Carly McAskill, If Walls Could Talk, detail, 2012  mixed media on paper

In this instance the discursive parameter is Motherline. A line, and straight lines do not exist in nature, is the human attempt to connect one linear phenomenon to another. It is a function of mechanical causality: B follows A. Daughter follows Mother. As McAskill tell us, things do not follow so neatly. “I feel in constant conflict with keeping my artistic career that I have spent years building up and my yearning to eventually becoming a mother and a wife,” she writes ‘Artist,’ ‘mother’ and ‘wife’ are identities produced through the framing of perceptual based experience, and whose reframing (reprocessing, revision) doesn’t stop until we are no more.

Carly McAskill, If Walls Could Talk, 2012  mixed media on paper

There is a red striped toy baby carriage surrounded by pieces of drywall and encaustic signifying, as I take it, childhood. Is that how memory works, images encircled by debris, by the detritus of things that once were? As if, somehow, the image is the survivor of a vast swathe of perceptual destruction, standing proudly, even defiantly out of otherwise nothingness?

On one wall *A Self-Portrait*, Flamboyant is extravagant, it is at once mystical, whimsy, mythical and powerful. Swirling in dark purple coils on the outside with curvilinear areas of bright green-blue on the inside, the figure with the artist’s recognizable face wears a crown of hairpins with dark purple on one side and yellow and pink stripes on the other. What is the relationship of self to memory?
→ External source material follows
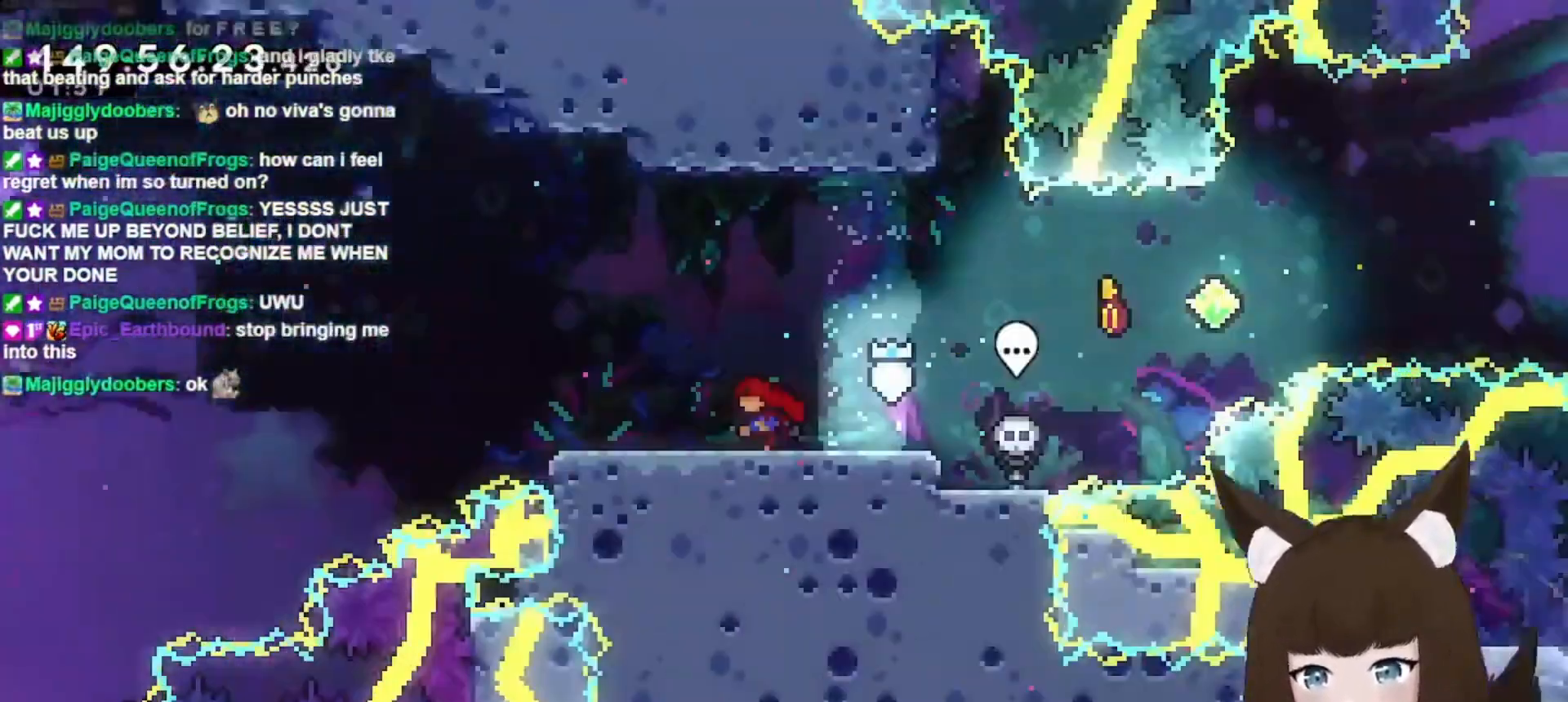
{"keys": [], "events": [[367, "left", "up"]]}
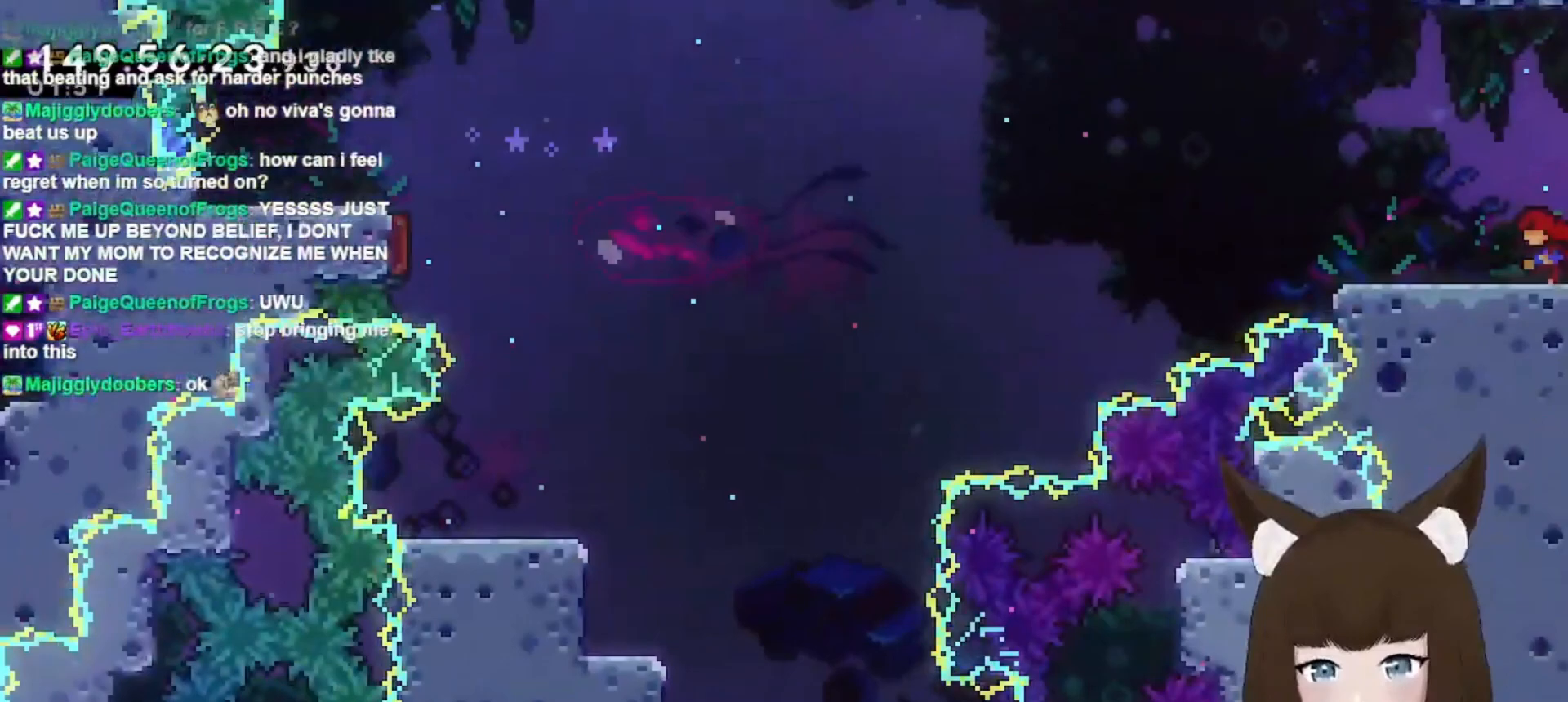
{"keys": ["left"], "events": [[67, "left", "down"]]}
How do we recognize ourselves? Lacan spoke of a misunderstanding by which a body takes itself to be an image. If so, it is a most fruitful error.

Carly McAskill, A Self Portrait, 2012, mixed media on paper, 74 x 50 inches

Is self an image or is only conceivable in terms of one, and that the ‘real’ self may not exist? Once captured as an image, it becomes lost. Is self-image then a delusion? Does an artist continually recreate the self through a work in a game of lost and found, hide and seek? What do we see when we peer through the layered constructs of an identity if not its spaces?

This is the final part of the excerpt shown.